Wherever possible, pharma companies must seek out equipment that can meet compliance requirements while performing multiple tasks. Ergonomically designed machines that have the capability to print, scan and check serialization data and perform other tasks such as aggregation and pack inspection are a must, especially for businesses where investment in multiple pieces of hardware is either impractical or impossible.

Additional value and futureproofing

While investment in serialisation is being driven by compliance — businesses should look to add value to their operations by implementing hardware and software solutions that offer multiple processes.

Aggregation may not be mandated for in by the Falsified Medicines Directive (FMD) but most global regulations require it, and many pharmaceutical businesses require it of their partners. Adding aggregation capabilities to a packing line after, instead of in conjunction with a serialization solution will be costly.

There are several supply chain scenarios where aggregation is beneficial. Whenever a batch needs to be reworked or recalled, which happens to 2–3% of all drug products in the market, or

when two wholesalers exchange products, aggregation allows for products to be found without the need to open all the cases and reprocess cartons individually.

It is also written into the FMD regulations that when a product is stolen during transport, it should be decommissioned within the database. Without aggregation, it will be difficult to know which cartons have been stolen without scanning products manually.

Overall equipment effectiveness can be negatively affected by adding additional equipment and processes to packaging lines. However, this can be negated with the use of all-in-one solutions designed to manage multiple process.

Reducing maintenance overheads: all-in-one solutions

The right equipment and software can also rate time and cost savings — pressures which the pharma industry is very familiar with.

Machines controlled by a single piece of software which manage the machine working cycle for serialized cartons checks, vision systems, multilevel aggregation as well as the performance of the equipment itself can introduce efficiencies in several areas.

These all-in-one solutions are often more easily integrated with current systems and simpler to validate. As a result, they are often easier to connect to enterprise software, meaning the data exchange for regulatory compliance is more readily achieved. Ultimately, this makes the install and validation processes more streamlined, prevents manufacturing line downtime and reduces capex costs.

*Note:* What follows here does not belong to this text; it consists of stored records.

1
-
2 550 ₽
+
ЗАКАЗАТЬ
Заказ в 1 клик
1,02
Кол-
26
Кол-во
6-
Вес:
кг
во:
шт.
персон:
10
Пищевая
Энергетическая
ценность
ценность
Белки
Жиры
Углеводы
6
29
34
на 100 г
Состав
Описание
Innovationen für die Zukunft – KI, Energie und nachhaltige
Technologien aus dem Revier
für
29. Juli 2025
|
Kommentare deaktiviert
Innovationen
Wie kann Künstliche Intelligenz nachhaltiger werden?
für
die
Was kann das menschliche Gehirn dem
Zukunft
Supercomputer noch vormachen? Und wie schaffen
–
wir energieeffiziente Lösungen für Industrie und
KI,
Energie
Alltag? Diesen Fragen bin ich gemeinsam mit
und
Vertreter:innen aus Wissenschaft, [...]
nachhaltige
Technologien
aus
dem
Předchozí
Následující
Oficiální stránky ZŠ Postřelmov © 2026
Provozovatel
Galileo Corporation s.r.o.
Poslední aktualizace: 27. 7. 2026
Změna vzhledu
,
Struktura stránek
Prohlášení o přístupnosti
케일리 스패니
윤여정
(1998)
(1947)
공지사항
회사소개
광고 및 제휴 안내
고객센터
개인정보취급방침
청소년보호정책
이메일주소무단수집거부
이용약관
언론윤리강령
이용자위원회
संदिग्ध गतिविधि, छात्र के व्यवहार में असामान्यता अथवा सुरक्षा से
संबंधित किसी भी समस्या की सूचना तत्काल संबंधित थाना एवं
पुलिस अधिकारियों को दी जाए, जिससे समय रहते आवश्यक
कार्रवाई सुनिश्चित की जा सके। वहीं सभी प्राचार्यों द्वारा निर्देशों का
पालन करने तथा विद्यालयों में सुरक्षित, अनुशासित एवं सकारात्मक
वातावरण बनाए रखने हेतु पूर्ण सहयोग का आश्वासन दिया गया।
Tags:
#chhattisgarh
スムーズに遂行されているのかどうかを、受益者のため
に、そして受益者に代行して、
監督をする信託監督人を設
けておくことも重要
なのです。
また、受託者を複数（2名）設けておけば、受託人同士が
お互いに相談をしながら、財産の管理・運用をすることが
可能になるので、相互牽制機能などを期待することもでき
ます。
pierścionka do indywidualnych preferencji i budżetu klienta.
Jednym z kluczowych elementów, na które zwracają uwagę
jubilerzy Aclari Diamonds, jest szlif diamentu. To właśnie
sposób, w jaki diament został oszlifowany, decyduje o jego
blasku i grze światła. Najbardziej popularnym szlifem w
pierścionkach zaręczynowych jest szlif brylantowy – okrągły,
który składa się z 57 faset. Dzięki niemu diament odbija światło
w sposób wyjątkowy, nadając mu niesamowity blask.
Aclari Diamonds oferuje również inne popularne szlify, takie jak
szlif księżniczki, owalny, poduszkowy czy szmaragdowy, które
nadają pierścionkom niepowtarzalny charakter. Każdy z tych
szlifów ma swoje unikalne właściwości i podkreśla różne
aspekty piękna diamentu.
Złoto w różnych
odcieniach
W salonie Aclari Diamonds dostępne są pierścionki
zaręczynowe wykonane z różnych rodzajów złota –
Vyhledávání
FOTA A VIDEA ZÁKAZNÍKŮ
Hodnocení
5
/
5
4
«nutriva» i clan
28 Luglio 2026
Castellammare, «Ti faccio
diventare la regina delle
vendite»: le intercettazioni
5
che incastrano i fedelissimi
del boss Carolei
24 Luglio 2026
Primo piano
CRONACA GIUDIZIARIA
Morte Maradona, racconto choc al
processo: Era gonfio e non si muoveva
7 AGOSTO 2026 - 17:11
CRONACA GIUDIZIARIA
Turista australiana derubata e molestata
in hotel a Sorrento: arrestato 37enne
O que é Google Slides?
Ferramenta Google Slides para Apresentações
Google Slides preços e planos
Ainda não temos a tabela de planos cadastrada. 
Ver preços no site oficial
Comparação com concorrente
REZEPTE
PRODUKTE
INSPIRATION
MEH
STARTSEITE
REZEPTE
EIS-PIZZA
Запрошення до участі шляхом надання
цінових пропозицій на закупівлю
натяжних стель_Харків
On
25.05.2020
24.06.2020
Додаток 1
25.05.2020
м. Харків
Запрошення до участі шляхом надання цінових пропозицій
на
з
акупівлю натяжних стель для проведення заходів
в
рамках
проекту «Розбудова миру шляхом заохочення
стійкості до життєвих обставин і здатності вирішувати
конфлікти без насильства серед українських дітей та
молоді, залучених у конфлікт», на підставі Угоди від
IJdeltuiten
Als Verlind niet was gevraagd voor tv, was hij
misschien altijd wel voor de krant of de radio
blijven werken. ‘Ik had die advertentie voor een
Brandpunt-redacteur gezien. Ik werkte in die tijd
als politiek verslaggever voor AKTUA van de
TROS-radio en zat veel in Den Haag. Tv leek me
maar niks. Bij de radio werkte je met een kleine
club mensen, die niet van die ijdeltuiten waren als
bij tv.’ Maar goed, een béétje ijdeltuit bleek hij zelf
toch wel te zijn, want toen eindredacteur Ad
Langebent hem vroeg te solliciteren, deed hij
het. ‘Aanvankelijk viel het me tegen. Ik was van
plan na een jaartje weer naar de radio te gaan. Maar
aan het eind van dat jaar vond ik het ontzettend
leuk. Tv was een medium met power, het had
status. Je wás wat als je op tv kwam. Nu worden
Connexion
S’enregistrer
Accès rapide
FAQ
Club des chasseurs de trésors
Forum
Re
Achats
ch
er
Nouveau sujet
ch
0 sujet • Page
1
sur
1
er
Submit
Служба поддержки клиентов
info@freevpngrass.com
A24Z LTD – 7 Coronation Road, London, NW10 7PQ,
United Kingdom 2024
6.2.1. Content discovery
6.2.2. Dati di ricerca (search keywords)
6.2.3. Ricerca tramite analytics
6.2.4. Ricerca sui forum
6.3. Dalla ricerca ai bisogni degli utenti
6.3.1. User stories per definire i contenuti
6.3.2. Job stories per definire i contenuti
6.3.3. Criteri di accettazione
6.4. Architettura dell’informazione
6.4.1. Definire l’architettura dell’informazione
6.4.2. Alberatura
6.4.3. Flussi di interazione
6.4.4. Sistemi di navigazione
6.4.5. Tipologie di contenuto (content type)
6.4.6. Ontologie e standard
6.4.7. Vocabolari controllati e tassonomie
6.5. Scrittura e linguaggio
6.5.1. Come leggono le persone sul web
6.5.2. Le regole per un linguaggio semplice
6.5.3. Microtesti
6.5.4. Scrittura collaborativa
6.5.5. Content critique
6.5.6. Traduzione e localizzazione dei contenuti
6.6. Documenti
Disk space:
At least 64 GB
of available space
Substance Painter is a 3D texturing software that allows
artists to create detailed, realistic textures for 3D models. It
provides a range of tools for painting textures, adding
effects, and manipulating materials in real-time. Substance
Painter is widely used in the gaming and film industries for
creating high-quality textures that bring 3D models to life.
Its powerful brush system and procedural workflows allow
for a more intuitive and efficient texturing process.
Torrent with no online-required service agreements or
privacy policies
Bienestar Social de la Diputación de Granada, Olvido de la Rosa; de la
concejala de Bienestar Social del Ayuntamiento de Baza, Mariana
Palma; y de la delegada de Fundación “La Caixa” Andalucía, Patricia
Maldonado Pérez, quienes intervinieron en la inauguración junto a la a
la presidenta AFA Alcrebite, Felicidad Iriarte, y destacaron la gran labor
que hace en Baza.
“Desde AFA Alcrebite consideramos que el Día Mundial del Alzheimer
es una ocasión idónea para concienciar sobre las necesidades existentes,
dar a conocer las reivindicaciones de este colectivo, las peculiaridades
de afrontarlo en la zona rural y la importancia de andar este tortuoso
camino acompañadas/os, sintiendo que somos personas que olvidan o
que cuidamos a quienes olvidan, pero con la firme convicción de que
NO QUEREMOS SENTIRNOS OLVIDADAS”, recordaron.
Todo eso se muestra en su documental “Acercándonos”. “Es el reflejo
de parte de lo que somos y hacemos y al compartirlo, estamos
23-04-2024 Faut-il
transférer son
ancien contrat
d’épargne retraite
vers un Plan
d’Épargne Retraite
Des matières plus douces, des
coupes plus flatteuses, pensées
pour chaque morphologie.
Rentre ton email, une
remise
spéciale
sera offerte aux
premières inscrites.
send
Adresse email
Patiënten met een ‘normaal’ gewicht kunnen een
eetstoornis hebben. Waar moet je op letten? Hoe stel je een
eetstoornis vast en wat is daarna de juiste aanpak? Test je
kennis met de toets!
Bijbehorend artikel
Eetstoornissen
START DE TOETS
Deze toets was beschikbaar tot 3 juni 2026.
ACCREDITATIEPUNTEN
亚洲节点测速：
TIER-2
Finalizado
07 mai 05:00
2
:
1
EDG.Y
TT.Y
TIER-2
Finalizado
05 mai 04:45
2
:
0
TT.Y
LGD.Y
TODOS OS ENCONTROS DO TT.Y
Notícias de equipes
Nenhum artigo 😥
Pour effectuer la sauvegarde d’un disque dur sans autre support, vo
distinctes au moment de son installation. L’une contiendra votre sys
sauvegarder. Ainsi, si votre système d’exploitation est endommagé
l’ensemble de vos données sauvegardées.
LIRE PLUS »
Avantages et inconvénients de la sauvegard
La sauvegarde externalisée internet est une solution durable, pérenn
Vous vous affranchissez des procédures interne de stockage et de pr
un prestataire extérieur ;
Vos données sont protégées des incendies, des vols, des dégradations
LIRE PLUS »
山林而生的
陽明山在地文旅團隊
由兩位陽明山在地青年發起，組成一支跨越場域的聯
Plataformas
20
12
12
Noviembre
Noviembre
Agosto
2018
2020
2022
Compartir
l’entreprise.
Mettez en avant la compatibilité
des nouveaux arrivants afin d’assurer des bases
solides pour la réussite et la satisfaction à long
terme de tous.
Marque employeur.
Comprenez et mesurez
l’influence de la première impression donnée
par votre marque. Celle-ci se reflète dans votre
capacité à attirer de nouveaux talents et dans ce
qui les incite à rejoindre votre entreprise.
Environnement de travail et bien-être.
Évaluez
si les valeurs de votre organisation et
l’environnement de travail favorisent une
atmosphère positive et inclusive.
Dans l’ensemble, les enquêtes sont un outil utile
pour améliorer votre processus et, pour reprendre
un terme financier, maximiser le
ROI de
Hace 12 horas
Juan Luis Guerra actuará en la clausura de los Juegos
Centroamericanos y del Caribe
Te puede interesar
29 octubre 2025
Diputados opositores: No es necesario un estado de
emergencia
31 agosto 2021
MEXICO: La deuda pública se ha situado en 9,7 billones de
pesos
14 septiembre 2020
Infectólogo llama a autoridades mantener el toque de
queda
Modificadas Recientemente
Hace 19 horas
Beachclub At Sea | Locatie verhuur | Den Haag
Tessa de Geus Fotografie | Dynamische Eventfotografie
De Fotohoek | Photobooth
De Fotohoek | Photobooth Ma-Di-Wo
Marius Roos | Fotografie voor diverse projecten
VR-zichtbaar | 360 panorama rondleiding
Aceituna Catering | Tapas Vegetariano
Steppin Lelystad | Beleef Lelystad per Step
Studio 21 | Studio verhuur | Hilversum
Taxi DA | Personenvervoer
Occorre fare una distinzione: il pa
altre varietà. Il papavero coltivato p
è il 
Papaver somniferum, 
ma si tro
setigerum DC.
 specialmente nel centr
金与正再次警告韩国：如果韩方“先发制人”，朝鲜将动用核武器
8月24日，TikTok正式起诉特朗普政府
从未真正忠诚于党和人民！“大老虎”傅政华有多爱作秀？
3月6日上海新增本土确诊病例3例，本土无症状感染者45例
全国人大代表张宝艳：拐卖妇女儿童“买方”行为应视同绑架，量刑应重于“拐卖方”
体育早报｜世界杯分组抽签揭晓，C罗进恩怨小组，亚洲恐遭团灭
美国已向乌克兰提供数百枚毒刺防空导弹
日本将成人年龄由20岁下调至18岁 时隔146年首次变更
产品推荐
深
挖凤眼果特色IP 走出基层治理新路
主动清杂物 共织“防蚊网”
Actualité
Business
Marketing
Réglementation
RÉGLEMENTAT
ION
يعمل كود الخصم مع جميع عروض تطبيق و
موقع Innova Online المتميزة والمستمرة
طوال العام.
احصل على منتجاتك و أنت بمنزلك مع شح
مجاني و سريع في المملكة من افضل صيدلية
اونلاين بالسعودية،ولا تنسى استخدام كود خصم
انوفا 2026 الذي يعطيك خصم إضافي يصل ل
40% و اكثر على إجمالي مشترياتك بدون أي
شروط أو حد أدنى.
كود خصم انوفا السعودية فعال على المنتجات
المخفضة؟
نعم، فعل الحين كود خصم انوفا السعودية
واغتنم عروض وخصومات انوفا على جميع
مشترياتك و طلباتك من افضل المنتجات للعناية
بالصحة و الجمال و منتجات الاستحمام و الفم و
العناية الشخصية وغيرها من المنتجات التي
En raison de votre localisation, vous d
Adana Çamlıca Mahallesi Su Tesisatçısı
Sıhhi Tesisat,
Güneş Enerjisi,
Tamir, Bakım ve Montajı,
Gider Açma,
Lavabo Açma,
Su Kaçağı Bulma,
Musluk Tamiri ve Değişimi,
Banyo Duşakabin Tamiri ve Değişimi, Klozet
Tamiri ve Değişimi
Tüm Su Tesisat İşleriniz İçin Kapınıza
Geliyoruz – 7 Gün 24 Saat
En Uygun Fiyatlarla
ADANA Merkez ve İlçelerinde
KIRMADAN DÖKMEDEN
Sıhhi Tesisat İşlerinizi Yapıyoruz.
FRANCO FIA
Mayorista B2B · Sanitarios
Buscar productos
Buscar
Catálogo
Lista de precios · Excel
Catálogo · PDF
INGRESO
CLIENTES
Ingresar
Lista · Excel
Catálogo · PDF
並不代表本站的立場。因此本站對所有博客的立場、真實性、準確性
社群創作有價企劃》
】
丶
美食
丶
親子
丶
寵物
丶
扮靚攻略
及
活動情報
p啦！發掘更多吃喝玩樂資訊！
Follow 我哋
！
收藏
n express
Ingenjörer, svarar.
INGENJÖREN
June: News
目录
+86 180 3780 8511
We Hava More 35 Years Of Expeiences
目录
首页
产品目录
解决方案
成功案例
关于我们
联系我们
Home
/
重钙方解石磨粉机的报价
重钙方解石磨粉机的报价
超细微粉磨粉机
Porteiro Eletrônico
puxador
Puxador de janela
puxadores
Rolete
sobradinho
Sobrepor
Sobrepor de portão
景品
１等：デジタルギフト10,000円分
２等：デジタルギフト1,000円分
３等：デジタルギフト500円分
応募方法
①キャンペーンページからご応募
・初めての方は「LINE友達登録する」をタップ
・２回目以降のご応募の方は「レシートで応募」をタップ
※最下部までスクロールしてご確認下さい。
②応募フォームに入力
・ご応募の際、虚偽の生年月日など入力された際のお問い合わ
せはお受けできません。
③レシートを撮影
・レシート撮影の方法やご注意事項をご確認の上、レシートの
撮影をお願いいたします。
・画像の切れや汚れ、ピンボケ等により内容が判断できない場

Post-deployment, all-in-one solutions also create considerable long-term savings. With better designed and optimally installed equipment, all the hardware’s functions are managed by a single piece of software. This has a dramatic impact on reducing servicing requirements as all maintenance can be carried out by one engineer — minimising the number of companies providing aftersales support, reducing downtime and simplifying maintenance schedules.

Ever-changing regulations

The global regulatory environment continues to evolve and it’s important for manufacturers to have the best equipment and software in place to meet these requirements while maintaining the flexibility to adapt. Advances in technology mean that the pharmaceutical industry is in a better position than ever before to create a safer, higher-quality supply chain and now is the time to ensure your facilities are on track.

All-in-one serialisation equipment that can be delivered, deployed and validated in a short timeframe is an optimal solution for markets where there are short regulatory deadlines such as the EU, USA and more recently, Russia. Beyond compliance, they save-space, keep costs low and reduce operational downtime thanks to their simplicity.